Network broke and killed my nagios

This support forum board is for support questions relating to Nagios XI, our flagship commercial network monitoring solution.
User avatar
WillemDH
Posts: 2320
Joined: Wed Mar 20, 2013 5:49 am
Location: Ghent
Contact:

Re: Network broke and killed my nagios

Post by WillemDH »

Hello,

Just a thought, but maybe another path to look at if the whole "service dependency thing" is not very practical to organize or if the "host unreachable makes services stop checking" thing is also to difficult to apply on all types of hosts.

Couldn't there be some max queue number, which causes the Nagios server to stop accepting new checks when too many checks are getting queued. let's say we have on average 500 checks / minute. If this number suddenly jumps to 1200, the time interval of check could be multiplied by some number? Or could be lengthened by X time? Or could be just skipped?

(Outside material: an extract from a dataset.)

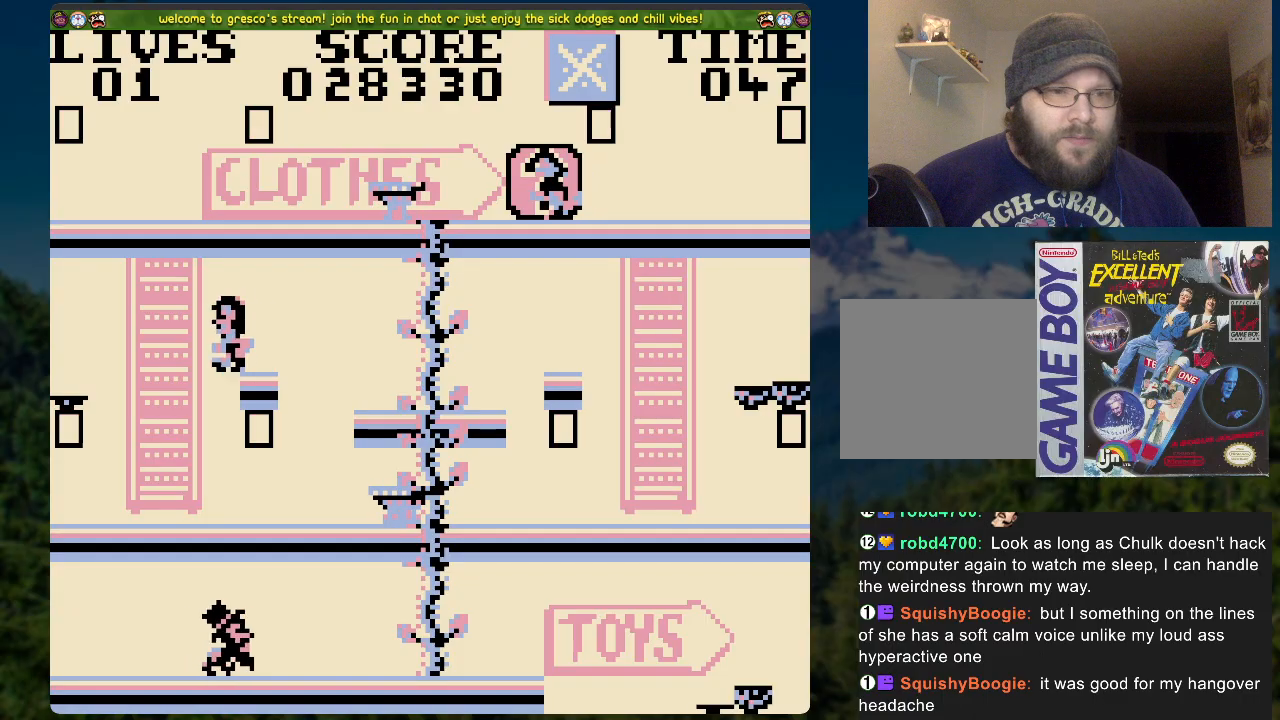
{"buttons": ["DPAD_LEFT"], "left_stick": "center", "right_stick": "center", "events": []}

Let's say we know our Nagios server is not able to process more then 1000 checks / minute. Why would we let it go beyond that knowing that the server will crash?

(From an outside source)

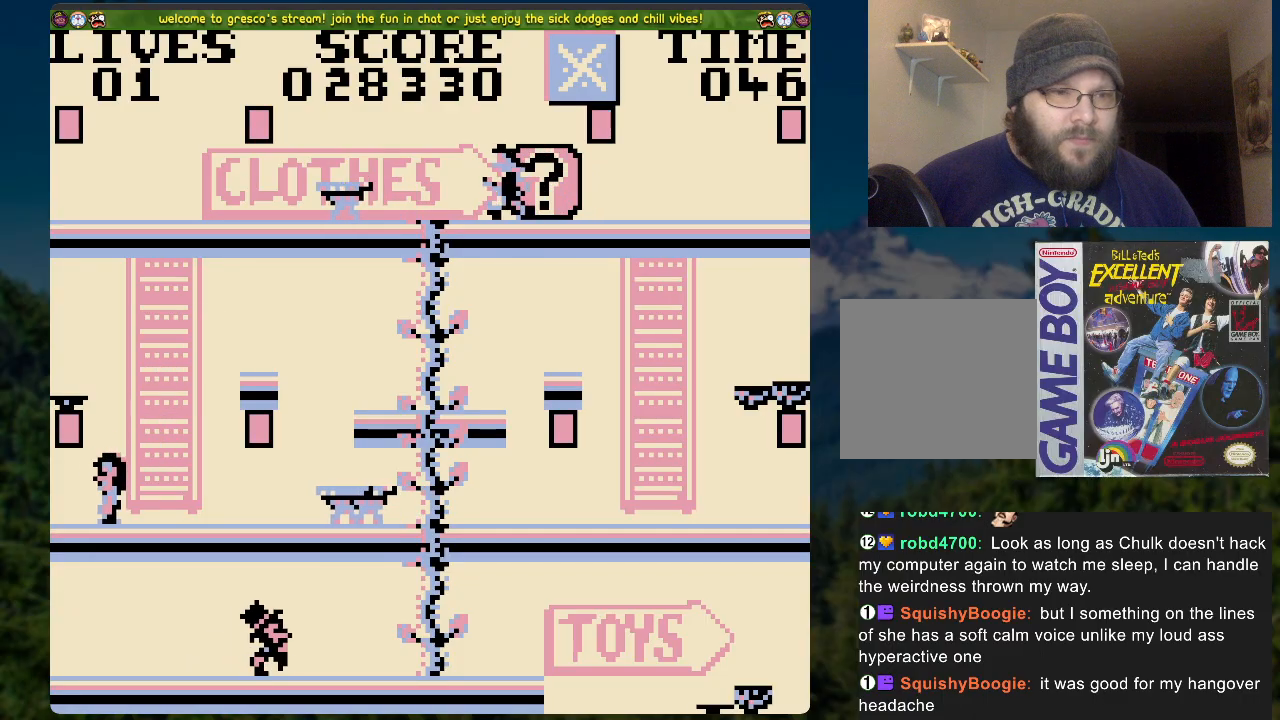
{"buttons": [], "left_stick": "center", "right_stick": "center", "events": [[67, "DPAD_LEFT", "up"], [201, "A", "down"], [251, "A", "up"]]}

Imho it seems better to have a working Nagios server with a few less checks then a completely unusable server? With a litle more self-monitoring, this should be possible no?

Grtz

Willem
Nagios XI 5.8.1
https://outsideit.net
User avatar
BanditBBS
Posts: 2474
Joined: Tue May 31, 2011 12:57 pm
Location: Scio, OH
Contact:

Re: Network broke and killed my nagios

Post by BanditBBS »

How does this look to everyone?

Code: Select all

#!/bin/sh
#
# Event handler script for enabling/disabling active
# checks on services depending on the host status
now=`date +%s`
commandfile='/usr/local/nagios/var/rw/nagios.cmd'

case "$1" in

OK)
	# The host came back up, enable notifications
	/bin/printf "[%lu] ENABLE_HOST_SVC_CHECKS;$3\n" $now > $commandfile
	;;

WARNING)
	case "$2" in
	SOFT)
		# Do nothing
		;;
	HARD)
		/bin/printf "[%lu] ENABLE_HOST_SVC_CHECKS;$3\n" $now > $commandfile
		;;
	esac
	;;

UNKNOWN)
	case "$2" in
	SOFT)
		# Do nothing
		;;
	HARD)
		/bin/printf "[%lu] DISABLE_HOST_SVC_CHECKS;$3\n" $now > $commandfile
		;;
	esac
	;;
	
CRITICAL)
	case "$2" in
	SOFT)
		# Do nothing
		;;
	HARD)
		/bin/printf "[%lu] DISABLE_HOST_SVC_CHECKS;$3\n" $now > $commandfile
		;;
	esac
	;;
esac
exit 0
Still waiting on Ludmil to go into detail on this before I put this into production:
lmiltchev wrote:This creates some "latency" and other issues, so I guess this is not a great solution either.
2 of XI5.6.14 Prod/DR/DEV - Nagios LogServer 2 Nodes
See my projects on the Exchange at BanditBBS - Also check out my Nagios stuff on my personal page at Bandit's Home and at github
scottwilkerson
DevOps Engineer
Posts: 19396
Joined: Tue Nov 15, 2011 3:11 pm
Location: Nagios Enterprises
Contact:

Re: Network broke and killed my nagios

Post by scottwilkerson »

This actually looks good to accomplish what you were asking for.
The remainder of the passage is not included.